About 50 friends and family members followed Schovee Monday morning at Cherry Hills. When he got up and down for par from greenside rough at the seventh hole, he received a loud ovation. Unfortunately, he closed his round with bogeys on Nos. 8 and 9, holes that Schovee said are two of the hardest on the William Flynn design.
Schovee, who expects to graduate next spring, said he isn’t bothered by the distractions of playing at home. Neither is Schoolcraft, who opened with a 1-under 69 at CommonGround Golf Course in nearby Aurora.
A summer internship at a Denver investment bank has limited Schovee’s competitive golf since school concluded in May, but in the past week he’s had more time to prepare for the Amateur, a championship well known within SMU circles. Three of the last 15 champions have been Mustangs, including 2011 winner Kelly Kraft at Erin Hills. Ironically, the three SMU winners all have last names that begin with K – Kraft, Hank Kuehne (1998) and Colt Knost (2007). However, the most famous USGA champion from SMU is a guy whose last name starts with S: the late Payne Stewart, a two-time U.S. Open champion (1991 and 1999).

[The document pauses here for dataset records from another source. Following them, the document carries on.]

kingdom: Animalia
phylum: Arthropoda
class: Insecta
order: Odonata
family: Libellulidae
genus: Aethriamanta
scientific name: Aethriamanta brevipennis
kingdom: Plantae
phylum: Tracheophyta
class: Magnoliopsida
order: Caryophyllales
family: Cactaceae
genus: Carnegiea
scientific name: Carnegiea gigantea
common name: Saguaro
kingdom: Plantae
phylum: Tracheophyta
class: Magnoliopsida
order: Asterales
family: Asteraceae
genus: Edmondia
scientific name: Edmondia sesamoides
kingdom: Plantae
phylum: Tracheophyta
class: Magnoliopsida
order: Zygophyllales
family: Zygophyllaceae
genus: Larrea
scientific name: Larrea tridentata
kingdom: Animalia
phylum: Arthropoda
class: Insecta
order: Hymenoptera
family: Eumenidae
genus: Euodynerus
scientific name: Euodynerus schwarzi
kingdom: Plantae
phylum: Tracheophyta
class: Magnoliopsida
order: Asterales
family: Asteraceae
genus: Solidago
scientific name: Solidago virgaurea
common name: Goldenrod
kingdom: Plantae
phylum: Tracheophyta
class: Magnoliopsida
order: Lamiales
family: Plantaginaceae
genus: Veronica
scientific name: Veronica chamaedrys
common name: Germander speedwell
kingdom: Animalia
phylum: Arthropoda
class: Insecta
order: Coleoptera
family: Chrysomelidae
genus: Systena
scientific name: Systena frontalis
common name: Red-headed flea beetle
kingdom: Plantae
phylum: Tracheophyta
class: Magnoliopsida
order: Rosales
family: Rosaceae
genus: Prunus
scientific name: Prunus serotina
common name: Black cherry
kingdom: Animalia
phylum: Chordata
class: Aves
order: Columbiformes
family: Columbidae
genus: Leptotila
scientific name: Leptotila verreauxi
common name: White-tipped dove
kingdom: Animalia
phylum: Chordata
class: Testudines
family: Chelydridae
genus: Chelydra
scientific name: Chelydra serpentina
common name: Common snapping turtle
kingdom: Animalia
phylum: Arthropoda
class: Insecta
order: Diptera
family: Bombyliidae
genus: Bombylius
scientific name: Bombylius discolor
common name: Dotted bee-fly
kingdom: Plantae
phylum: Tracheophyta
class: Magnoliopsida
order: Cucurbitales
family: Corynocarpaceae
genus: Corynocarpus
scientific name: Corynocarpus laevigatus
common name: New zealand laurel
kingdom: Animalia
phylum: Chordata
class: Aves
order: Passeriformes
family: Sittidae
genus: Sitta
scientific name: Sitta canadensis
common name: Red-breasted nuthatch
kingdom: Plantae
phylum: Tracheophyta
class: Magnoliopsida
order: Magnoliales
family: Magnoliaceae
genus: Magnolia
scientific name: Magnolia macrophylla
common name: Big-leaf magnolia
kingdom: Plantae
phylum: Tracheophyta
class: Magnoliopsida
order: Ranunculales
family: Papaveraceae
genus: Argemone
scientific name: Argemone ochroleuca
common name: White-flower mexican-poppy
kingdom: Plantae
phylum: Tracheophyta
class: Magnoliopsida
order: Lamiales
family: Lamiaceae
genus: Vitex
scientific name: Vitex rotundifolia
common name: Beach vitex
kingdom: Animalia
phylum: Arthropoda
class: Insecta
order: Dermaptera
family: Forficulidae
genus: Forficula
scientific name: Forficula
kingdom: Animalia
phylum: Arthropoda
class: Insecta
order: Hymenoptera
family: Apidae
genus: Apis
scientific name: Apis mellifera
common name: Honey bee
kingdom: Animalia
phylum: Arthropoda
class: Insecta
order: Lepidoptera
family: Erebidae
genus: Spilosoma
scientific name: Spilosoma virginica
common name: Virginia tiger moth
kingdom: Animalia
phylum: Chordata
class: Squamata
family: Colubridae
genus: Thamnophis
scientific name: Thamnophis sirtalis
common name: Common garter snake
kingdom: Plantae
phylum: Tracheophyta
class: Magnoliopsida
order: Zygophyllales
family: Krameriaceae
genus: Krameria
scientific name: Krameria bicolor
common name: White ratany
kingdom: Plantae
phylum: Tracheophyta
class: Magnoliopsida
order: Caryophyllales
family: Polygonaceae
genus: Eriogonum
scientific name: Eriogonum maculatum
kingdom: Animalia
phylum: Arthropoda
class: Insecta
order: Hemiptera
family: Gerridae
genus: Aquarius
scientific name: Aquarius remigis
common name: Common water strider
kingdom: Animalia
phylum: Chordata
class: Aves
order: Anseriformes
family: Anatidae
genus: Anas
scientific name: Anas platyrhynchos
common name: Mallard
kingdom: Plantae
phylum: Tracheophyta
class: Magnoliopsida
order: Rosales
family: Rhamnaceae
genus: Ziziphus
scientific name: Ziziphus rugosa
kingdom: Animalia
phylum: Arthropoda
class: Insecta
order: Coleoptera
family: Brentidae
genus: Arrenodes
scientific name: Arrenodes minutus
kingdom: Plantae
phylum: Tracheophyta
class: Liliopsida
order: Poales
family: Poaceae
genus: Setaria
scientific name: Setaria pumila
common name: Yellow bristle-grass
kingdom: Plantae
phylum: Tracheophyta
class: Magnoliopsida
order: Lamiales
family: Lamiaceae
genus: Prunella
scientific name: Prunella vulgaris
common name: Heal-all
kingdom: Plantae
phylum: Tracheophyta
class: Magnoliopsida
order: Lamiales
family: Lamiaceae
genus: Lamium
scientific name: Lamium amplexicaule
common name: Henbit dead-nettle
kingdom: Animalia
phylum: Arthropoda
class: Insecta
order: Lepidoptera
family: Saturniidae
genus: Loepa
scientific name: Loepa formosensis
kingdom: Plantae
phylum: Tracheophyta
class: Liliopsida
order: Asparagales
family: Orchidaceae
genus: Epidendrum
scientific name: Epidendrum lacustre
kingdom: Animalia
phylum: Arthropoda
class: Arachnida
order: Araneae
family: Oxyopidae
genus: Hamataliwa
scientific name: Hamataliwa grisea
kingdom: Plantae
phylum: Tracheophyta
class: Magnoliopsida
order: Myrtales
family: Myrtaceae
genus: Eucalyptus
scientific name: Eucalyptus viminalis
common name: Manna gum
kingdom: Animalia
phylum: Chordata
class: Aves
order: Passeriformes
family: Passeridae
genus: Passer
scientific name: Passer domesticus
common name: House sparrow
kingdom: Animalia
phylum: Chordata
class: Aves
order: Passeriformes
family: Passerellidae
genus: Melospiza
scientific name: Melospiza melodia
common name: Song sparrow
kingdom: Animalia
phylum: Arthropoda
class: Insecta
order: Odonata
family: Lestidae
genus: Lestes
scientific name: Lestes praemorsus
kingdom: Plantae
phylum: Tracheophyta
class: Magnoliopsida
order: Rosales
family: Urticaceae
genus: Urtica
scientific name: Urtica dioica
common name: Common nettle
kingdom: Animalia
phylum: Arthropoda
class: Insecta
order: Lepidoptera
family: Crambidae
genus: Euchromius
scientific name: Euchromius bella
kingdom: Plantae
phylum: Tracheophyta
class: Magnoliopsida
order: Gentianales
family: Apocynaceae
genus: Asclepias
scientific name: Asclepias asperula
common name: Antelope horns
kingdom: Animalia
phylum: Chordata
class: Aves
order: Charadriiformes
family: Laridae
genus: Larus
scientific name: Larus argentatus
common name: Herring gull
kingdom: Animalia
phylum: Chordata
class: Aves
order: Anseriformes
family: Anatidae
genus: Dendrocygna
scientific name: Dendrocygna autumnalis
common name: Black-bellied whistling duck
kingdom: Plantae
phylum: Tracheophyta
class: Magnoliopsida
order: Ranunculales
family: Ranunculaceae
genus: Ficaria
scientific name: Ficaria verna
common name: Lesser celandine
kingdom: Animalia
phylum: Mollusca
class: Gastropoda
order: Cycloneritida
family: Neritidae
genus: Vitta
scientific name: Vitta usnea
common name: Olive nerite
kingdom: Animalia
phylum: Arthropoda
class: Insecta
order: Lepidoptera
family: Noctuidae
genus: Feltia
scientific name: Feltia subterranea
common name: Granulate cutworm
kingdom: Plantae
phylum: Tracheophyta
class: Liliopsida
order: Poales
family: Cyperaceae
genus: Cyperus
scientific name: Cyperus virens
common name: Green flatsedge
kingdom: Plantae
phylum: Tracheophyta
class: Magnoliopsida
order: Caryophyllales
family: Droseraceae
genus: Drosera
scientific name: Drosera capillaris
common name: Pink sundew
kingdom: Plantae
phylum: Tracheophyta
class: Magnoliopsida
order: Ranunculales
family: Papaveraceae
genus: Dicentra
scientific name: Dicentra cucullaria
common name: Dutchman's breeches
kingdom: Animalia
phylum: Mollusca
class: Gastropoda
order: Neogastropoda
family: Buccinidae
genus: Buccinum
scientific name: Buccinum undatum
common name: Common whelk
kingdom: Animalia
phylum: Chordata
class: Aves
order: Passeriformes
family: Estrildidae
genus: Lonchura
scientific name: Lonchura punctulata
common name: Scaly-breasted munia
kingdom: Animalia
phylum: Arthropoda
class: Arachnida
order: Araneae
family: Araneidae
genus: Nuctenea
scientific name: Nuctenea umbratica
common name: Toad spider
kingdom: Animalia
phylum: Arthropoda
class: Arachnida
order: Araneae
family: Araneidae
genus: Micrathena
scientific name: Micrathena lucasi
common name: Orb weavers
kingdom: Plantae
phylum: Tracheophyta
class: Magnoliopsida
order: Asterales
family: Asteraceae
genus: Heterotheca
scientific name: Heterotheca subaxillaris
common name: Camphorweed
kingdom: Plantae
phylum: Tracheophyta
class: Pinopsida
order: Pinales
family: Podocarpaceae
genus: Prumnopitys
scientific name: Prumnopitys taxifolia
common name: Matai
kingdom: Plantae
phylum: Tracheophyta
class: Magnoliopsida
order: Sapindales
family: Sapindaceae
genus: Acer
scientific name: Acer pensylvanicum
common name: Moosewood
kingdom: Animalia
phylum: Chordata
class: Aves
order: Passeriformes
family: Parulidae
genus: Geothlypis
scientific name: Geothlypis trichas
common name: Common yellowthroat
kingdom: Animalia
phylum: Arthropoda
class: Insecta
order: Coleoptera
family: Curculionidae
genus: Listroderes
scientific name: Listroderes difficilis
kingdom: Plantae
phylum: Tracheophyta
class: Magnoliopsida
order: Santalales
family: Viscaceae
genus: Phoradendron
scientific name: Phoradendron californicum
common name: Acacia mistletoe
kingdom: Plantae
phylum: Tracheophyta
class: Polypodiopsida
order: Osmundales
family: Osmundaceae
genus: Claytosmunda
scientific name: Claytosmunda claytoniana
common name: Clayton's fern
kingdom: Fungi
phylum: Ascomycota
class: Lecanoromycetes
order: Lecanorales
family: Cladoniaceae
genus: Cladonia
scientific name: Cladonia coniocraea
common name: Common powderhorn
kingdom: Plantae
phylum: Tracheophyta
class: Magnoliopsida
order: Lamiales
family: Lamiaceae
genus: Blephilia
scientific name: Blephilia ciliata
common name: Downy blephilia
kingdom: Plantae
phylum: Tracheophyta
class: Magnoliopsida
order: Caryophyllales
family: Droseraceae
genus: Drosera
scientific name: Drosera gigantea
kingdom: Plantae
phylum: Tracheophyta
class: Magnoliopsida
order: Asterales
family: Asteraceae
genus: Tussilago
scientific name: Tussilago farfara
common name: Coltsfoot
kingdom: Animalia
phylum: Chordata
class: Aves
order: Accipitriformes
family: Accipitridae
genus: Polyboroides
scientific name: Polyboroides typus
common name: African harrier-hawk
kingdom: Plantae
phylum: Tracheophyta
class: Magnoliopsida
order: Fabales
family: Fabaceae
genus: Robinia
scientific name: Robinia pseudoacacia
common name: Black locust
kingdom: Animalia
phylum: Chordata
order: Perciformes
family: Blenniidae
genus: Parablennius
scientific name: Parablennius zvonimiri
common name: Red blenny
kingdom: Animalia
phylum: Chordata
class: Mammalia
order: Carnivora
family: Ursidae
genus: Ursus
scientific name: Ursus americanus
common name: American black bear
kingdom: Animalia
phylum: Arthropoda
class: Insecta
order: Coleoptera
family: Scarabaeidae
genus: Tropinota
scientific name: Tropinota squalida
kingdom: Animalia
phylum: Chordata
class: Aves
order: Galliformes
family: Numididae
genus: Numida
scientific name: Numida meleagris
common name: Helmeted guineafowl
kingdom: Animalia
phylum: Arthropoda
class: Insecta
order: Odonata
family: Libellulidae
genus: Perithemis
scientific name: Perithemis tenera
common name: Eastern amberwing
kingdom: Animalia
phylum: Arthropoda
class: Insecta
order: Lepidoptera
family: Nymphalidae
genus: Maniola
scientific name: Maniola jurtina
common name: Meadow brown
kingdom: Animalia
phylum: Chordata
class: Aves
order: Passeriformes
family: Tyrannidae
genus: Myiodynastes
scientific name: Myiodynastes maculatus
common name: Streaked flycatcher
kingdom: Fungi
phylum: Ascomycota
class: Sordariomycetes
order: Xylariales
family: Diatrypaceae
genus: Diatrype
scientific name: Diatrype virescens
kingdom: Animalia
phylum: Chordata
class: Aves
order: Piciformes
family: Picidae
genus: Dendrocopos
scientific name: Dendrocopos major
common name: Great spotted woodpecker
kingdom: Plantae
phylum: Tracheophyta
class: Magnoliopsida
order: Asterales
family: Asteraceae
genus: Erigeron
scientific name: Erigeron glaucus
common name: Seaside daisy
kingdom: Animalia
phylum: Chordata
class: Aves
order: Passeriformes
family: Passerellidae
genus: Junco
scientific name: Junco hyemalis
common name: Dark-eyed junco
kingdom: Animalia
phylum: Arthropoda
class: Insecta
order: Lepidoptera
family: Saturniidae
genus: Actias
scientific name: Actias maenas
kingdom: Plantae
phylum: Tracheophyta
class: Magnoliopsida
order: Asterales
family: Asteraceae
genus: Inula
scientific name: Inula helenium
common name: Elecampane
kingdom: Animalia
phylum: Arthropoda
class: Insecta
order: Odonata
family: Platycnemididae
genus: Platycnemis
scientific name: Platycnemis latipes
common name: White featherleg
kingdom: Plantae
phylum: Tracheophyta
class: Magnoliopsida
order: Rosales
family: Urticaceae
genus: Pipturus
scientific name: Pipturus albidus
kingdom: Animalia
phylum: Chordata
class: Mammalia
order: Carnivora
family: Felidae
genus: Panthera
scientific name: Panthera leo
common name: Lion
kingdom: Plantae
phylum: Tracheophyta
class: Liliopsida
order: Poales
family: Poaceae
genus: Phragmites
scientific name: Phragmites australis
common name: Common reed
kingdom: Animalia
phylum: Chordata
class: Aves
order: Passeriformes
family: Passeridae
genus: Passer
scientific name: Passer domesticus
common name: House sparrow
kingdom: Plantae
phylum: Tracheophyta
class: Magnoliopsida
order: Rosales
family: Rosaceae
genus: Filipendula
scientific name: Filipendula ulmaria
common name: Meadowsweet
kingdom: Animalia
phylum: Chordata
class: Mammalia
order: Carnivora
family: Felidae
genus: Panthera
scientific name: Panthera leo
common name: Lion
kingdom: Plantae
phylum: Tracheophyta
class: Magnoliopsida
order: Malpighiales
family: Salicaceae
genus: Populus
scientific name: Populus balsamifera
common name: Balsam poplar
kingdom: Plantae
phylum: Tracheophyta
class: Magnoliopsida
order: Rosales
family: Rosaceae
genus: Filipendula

Schovee is good friends with Stewart’s son, Aaron, who was among the members of the team who flew up to Erin Hills last August to support Kraft, who defeated World No. 1 amateur Patrick Cantlay in the final.
We were all so happy for Kelly last year, said Schovee. It was really special.
Kraft contacted Schovee this week to wish him well. As for advice, Schovee said Kraft told him to just go win the thing.
Making the cut and playing match-play rounds in front of the members at Cherry Hills is Schovee’s current goal.
It’s great to have everyone out here, said Schovee. It’s been absolutely incredible. I love the golf course and to have all these incredible supporters out here makes it so special.
Schoolcraft had this championship circled for more than a year, and he took a 90-minute flight to Sioux Falls, S.D., to play in a July 30 sectional qualifier at Baker Crossing, repeating his procedure from three years ago, when he qualified there for the U.S. Junior Amateur at Trump National in Bedminster, N.J.
With only 25 golfers competing for one spot in this week’s field, Schoolcraft emerged with the berth, validating his decision to qualify away from home.
It all worked out, he said. I felt comfortable with the course.
Schoolcraft once had aspirations of playing college hockey and he attended a prep school in northwest Connecticut (Salisbury) to improve his chances of a Division I scholarship. But when he broke his collarbone for a third time, his competitive hockey days ended and he turned to golf. He transferred home to Valor Christian High School, where he was part of the first graduating class in 2010. Oklahoma lured him to play golf, but he still gets out and skates with friends. The OU golf coach, however, forbids him to play on the school’s club hockey team.
I still miss it, said Schoolcraft of hockey. But I don’t mind playing golf. I love it [and] hockey will beat you up.